In debating the decision to revoke the policy of negotiation, Councilman Jon Colburn asked if any law prevented the negotiations and if federal law had changed.
“None that I am aware of. It´s a policy decision on whether to go forward now or not with negotiations,” Dean said. “These are not legal questions. These decisions are almost quintessentially political.”
He said there was “no change necessarily, however, since January, there has been an awful lot of talk.”
He didn´t know what Sen. John McCain would introduce at the federal level or “what kind of casino moratoria” are going to be introduced in the state.
“California has most of the Indian tribes in the United States and most of the applications for casinos,” Dean said. “How you want to factor that in, I don´t know, Jon.”
Casino opponent Walter Dimmers of Burke Ranch asked about the status of the “support clause” in the Municipal Services Agreement with the tribe.
Dean said once the city gets around to writing an agreement – if negotiations occurred – it “would not have a support clause.
“The tribe understands that very well and they have not been pushing back on that,” he said, adding that the city would “go neutral” in the next version of the contract.
“One of the causes of the delay in the issuing of the (ADEIS) was the litigation that´s currently ongoing caused the tribe to rethink what the tribe wanted to say about where it would get its services,” Dean said. They no longer will get them from the city and will provide their own.
He said the ADEIS was “not being held up or advanced in any way.”
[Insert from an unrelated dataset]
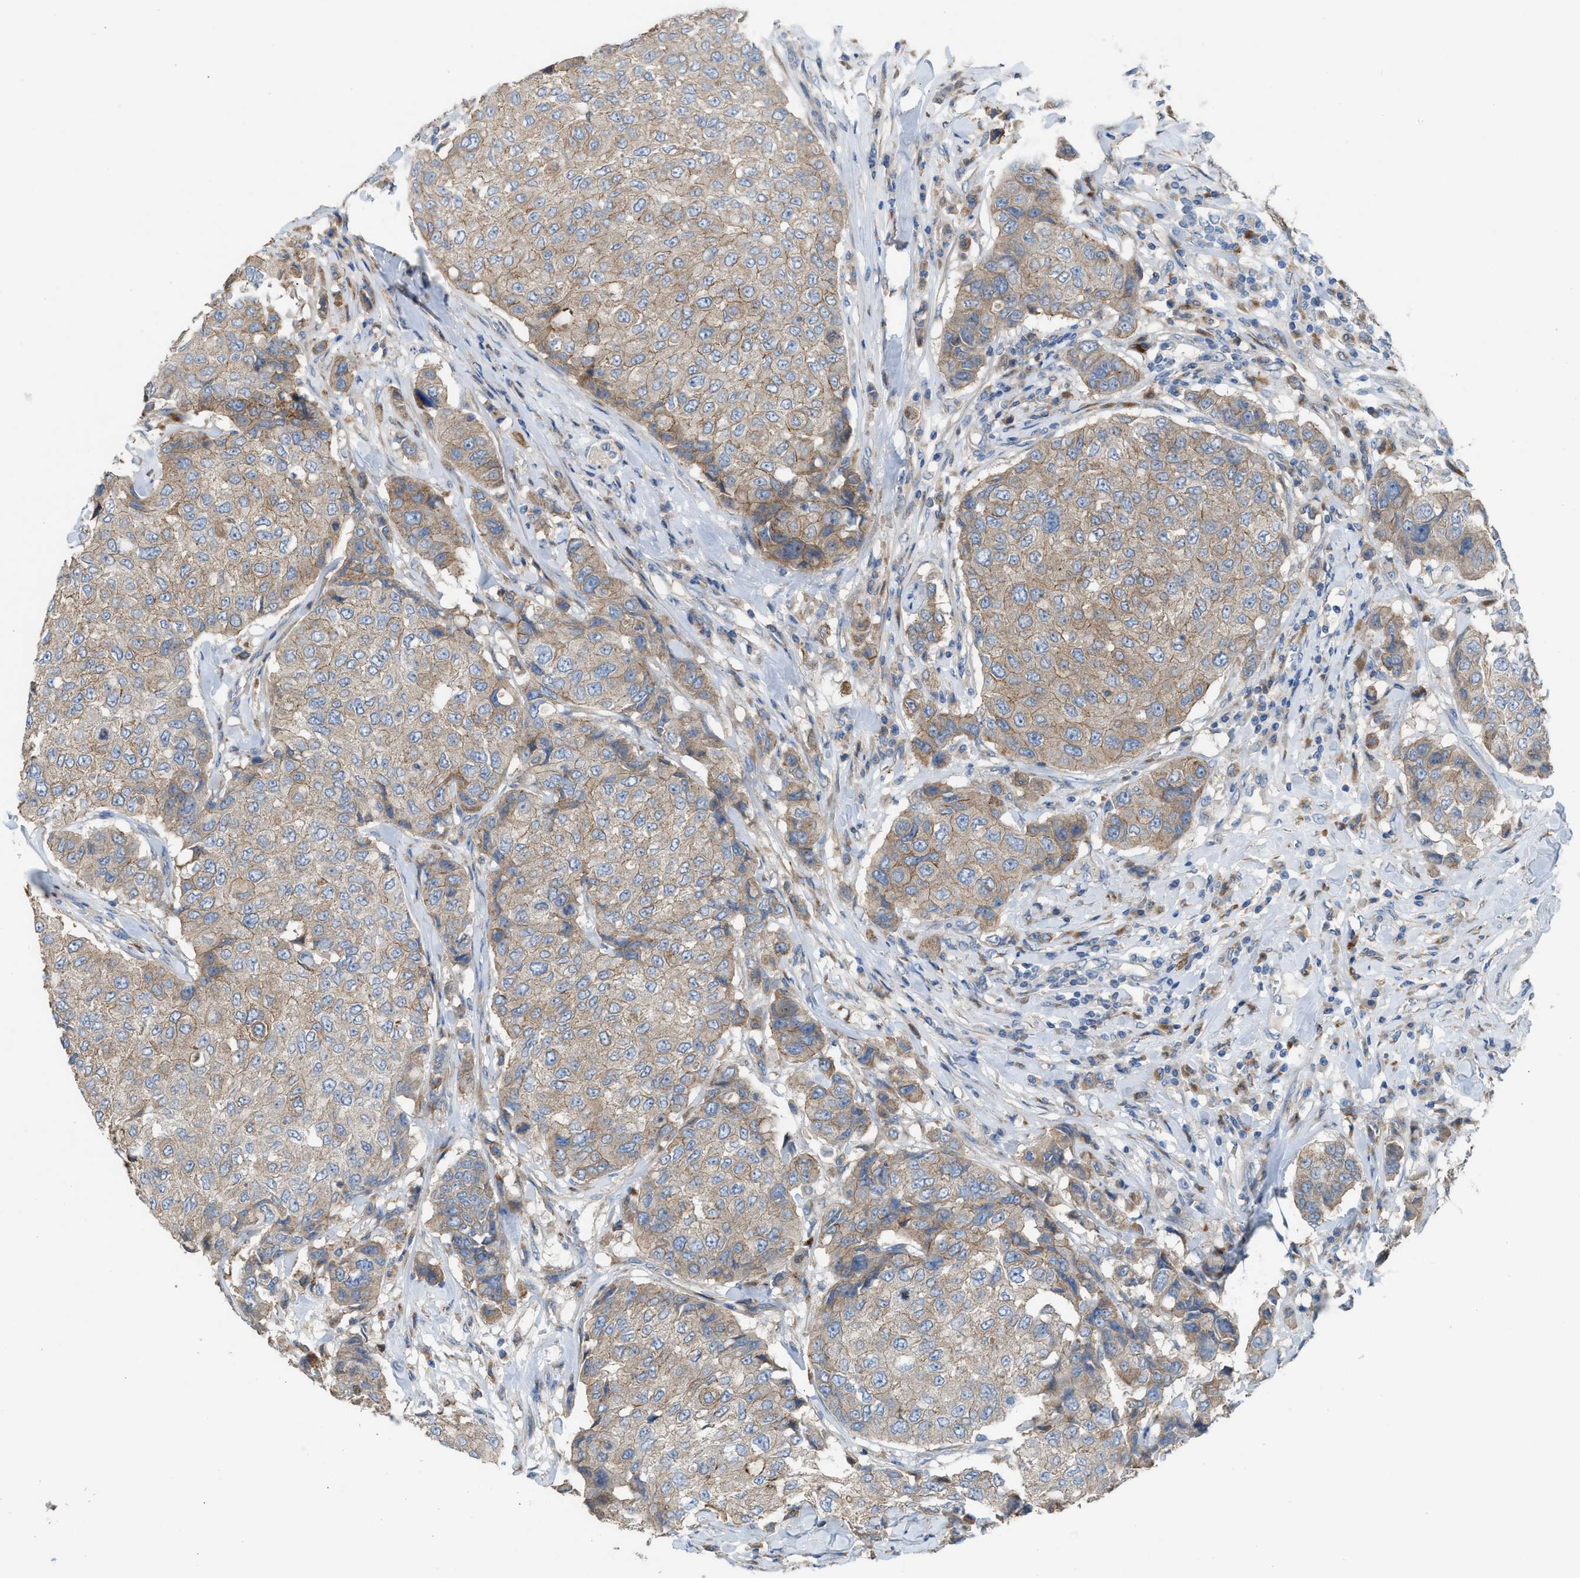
{"staining": {"intensity": "weak", "quantity": "<25%", "location": "cytoplasmic/membranous"}, "tissue": "breast cancer", "cell_type": "Tumor cells", "image_type": "cancer", "snomed": [{"axis": "morphology", "description": "Duct carcinoma"}, {"axis": "topography", "description": "Breast"}], "caption": "Immunohistochemistry of breast infiltrating ductal carcinoma displays no expression in tumor cells.", "gene": "AOAH", "patient": {"sex": "female", "age": 27}}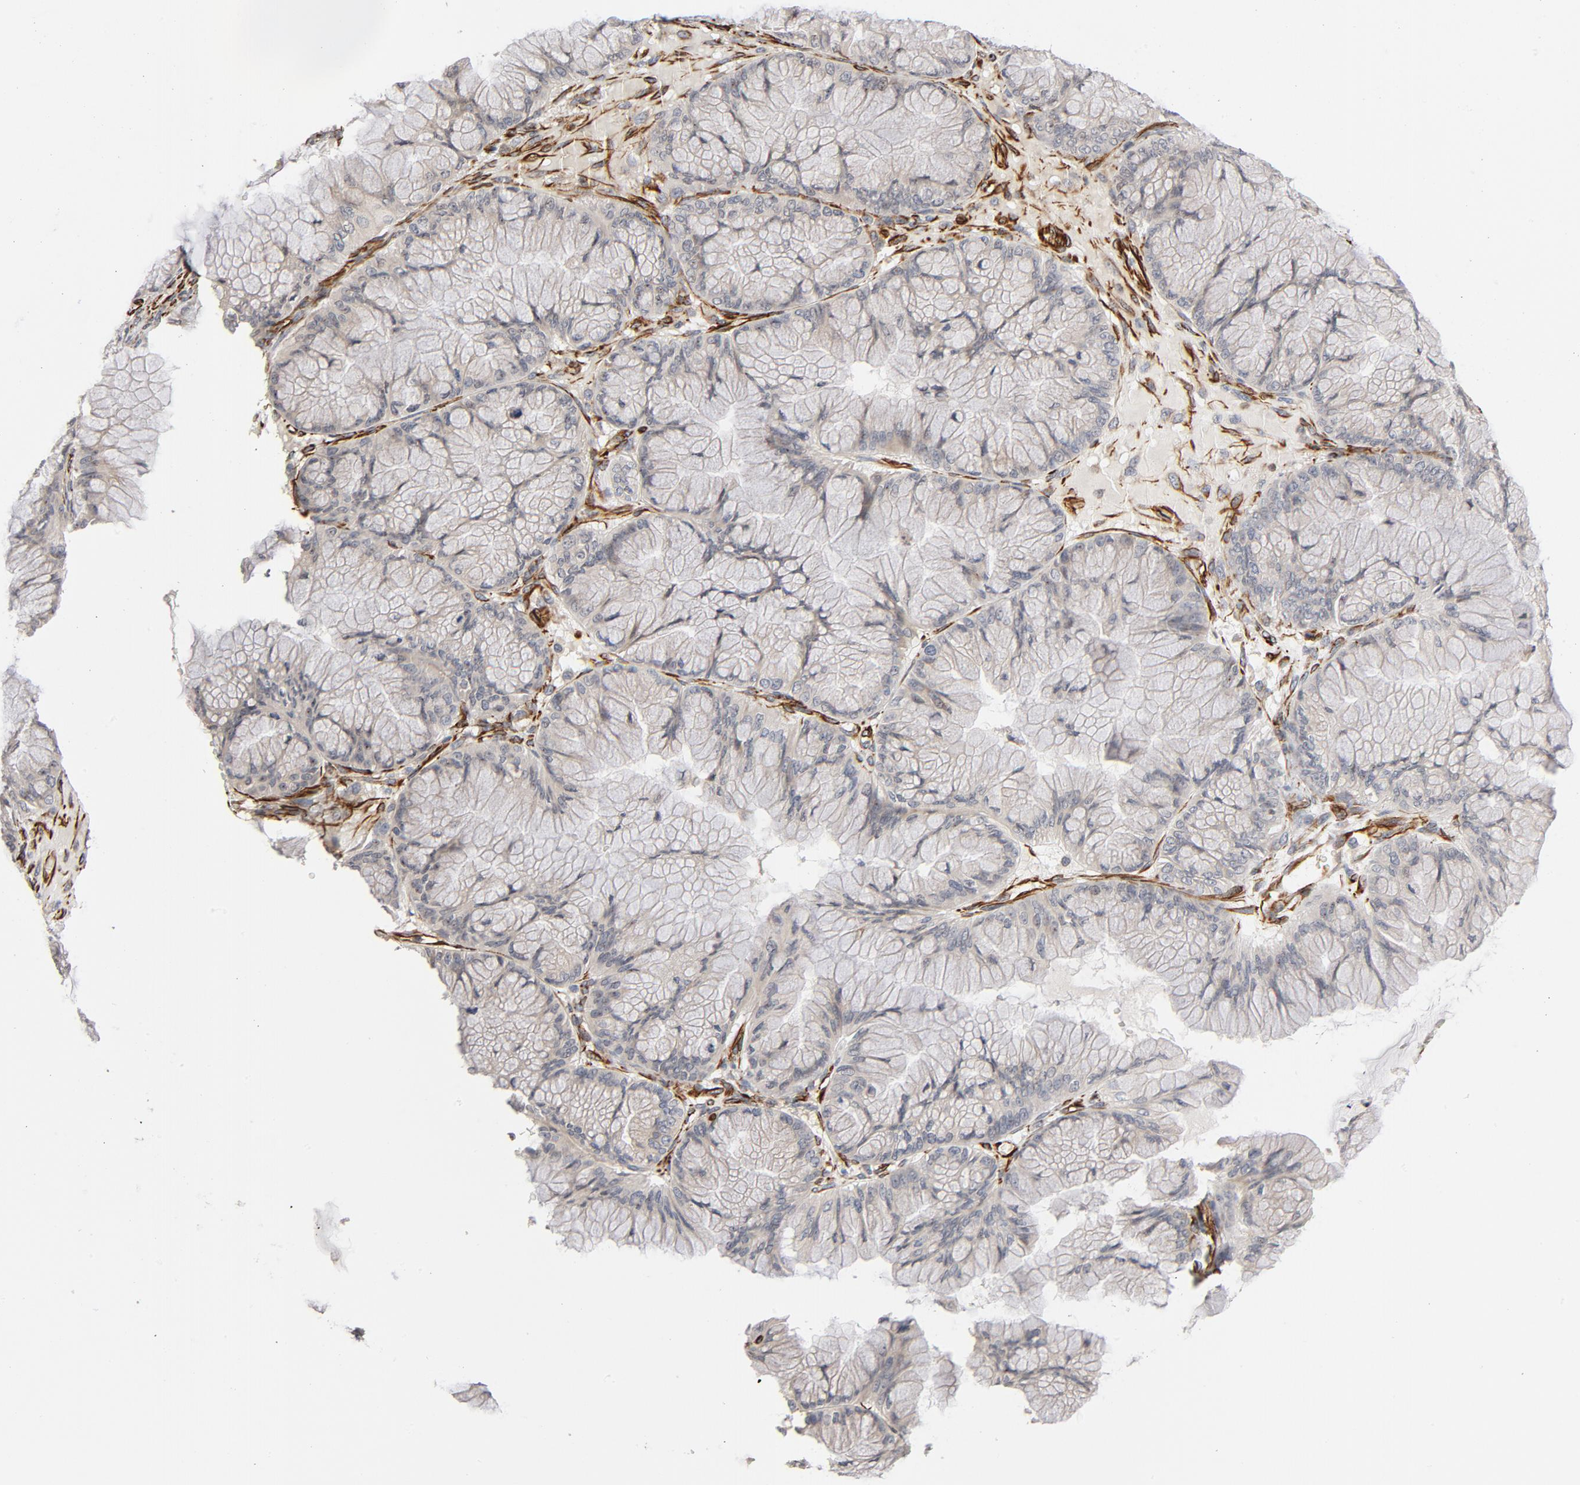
{"staining": {"intensity": "moderate", "quantity": "25%-75%", "location": "cytoplasmic/membranous,nuclear"}, "tissue": "ovarian cancer", "cell_type": "Tumor cells", "image_type": "cancer", "snomed": [{"axis": "morphology", "description": "Cystadenocarcinoma, mucinous, NOS"}, {"axis": "topography", "description": "Ovary"}], "caption": "IHC of ovarian cancer shows medium levels of moderate cytoplasmic/membranous and nuclear positivity in approximately 25%-75% of tumor cells.", "gene": "FAM118A", "patient": {"sex": "female", "age": 63}}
Shackleton said the “fact that we were negotiating” was seen in Washington, D.C. as “some support,” noting that in the trip to the Capitol that if the local big three – Amador County, the Jackson Rancheria and Plymouth – opposed the casino, “it would be a considerable amount of weight.”
She noted that during the visit with state legislators and other officials, they were surprised to find the Plymouth mayor and vice mayor opposed the casino, noting that a visit, last year, by Mayor Darlene Scanlon and Vice Mayor Rich Martin, brought a message of support from Plymouth.
Shackleton said she also asked if the politicians heard about the recall election then underway in Plymouth.
“They had not heard about the recall,” Shackleton said.
O´Meara said that the “landscape has changed toward these casinos. I think in the next couple of years, land use legislation will be aimed toward these casinos.”
Moreover, the D.C. level of the BIA “thought we weren´t getting straight answers in Sacramento,” Shackleton said.
Baldwin asked Dean if he thought the Department of the Interior is “going to throw the support clause in the trash.”
“I would assume we would notify them that the support clause was no longer there,” Dean said.
Dean said that no motion on the item would constitute a “continuance of the council´s prior direction.” The council passed a resolution on March 24 to sign a contract with Allen Johnson, paying him up to $36,000, for future work and also retroactively, at $300 per hour, to negotiate a new deal with the tribe. On Feb. 10, the council hired Matrix to study casino impacts, for up to $75,000.
Colburn said the “studies are not a waste unless the casino doesn´t go at all,” adding that the city for the last few months had spent about $7,000 a month just for negotiations.
Shackleton, O´Meara and Colburn voted to stop negotiations. Councilwoman Patricia Fordyce was absent.